__WORK REQUIRED__
Check each line of the listing below for the string "primitives", and copy the ones that have it.

__EXCERPTED RECORDS__
+--

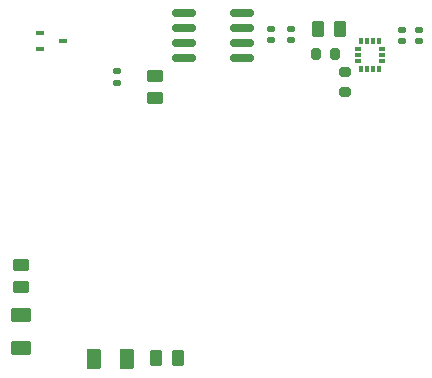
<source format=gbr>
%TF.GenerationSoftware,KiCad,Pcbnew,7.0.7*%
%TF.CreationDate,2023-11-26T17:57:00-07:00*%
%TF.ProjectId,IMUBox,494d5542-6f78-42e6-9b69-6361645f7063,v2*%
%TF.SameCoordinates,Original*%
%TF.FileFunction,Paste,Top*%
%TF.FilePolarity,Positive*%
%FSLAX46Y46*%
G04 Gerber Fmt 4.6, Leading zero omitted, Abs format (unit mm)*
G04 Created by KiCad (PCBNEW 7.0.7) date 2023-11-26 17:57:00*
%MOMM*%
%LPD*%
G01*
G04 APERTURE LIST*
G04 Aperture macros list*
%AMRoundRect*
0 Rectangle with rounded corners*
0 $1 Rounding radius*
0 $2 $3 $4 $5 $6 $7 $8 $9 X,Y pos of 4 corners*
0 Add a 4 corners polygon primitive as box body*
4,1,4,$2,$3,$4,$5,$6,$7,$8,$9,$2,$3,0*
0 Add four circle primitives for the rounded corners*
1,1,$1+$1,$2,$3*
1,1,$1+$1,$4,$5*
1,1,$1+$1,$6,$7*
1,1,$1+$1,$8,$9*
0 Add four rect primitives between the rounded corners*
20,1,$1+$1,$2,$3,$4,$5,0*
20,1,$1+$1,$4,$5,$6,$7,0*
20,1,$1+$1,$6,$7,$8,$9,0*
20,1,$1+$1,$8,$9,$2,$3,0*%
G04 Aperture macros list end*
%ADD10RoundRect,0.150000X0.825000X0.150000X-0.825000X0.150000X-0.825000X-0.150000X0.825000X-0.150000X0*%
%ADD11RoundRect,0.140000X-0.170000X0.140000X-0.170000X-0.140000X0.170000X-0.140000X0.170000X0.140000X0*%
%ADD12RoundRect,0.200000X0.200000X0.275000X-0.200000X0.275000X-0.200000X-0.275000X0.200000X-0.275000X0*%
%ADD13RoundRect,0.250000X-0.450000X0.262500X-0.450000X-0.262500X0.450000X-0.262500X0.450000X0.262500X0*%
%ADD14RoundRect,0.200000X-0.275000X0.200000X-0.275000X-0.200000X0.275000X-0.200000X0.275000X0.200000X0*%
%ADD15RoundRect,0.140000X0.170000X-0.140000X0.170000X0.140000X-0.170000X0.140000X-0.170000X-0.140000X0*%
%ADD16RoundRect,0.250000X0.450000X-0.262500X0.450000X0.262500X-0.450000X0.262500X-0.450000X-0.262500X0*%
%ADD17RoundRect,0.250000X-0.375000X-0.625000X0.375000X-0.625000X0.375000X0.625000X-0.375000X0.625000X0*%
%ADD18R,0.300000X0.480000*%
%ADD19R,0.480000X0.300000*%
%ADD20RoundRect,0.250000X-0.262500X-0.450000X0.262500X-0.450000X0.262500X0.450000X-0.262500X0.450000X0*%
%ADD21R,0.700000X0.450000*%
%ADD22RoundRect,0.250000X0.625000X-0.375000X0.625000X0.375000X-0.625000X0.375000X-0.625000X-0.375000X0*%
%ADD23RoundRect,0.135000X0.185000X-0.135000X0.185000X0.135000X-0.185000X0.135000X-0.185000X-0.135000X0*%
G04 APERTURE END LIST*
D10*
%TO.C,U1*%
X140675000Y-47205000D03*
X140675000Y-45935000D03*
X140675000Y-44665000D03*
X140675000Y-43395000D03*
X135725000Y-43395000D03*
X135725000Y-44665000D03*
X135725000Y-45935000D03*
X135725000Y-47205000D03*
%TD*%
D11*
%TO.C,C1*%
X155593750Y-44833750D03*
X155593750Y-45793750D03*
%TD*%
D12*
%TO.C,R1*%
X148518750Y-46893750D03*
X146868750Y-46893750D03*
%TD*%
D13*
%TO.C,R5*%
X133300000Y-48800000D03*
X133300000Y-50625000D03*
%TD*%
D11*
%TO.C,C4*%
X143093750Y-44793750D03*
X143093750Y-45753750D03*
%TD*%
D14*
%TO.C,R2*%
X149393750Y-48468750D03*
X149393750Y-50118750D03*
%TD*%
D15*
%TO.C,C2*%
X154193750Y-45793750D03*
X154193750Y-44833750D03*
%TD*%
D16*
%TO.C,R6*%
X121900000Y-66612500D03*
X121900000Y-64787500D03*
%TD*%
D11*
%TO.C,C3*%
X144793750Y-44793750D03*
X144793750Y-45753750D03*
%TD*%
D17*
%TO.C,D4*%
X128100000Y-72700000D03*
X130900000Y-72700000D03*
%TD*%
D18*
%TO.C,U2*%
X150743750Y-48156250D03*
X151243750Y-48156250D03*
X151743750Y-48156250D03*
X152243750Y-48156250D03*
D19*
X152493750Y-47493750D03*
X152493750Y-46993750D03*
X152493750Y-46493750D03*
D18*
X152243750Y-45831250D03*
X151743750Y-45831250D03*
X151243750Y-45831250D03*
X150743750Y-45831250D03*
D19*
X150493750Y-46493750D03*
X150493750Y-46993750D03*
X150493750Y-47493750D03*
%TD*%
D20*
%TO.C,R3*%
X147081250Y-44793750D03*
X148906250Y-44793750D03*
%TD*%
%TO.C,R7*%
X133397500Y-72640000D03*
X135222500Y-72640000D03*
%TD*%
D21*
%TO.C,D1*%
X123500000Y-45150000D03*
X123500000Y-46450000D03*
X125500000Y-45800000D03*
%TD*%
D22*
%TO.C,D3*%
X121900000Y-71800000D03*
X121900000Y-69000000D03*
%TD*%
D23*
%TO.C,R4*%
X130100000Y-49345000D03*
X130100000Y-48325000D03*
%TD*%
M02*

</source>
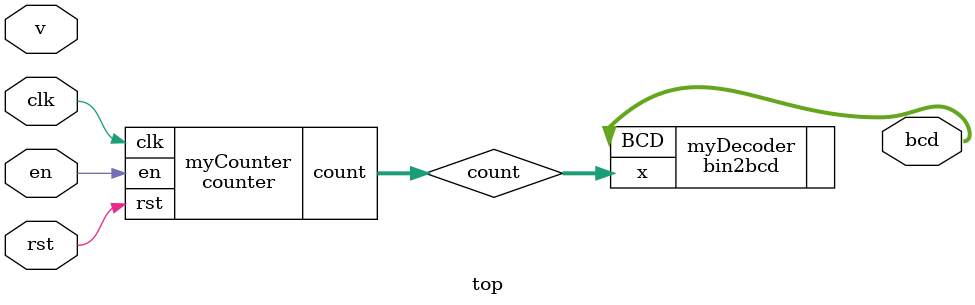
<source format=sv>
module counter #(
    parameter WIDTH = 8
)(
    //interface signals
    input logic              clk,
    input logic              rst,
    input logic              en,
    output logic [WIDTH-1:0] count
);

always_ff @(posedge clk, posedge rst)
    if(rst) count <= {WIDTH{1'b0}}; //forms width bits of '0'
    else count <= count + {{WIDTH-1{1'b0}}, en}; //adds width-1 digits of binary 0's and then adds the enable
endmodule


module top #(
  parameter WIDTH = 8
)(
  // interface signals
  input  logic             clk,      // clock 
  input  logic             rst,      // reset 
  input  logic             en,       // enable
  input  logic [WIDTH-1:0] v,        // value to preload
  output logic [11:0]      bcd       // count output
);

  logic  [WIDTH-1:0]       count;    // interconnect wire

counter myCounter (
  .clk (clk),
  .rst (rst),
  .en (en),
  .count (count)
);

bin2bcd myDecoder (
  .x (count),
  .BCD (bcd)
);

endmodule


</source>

+--

__EXERCISE ANSWER__
0 Add four circle primitives for the rounded corners*
0 Add four rect primitives between the rounded corners*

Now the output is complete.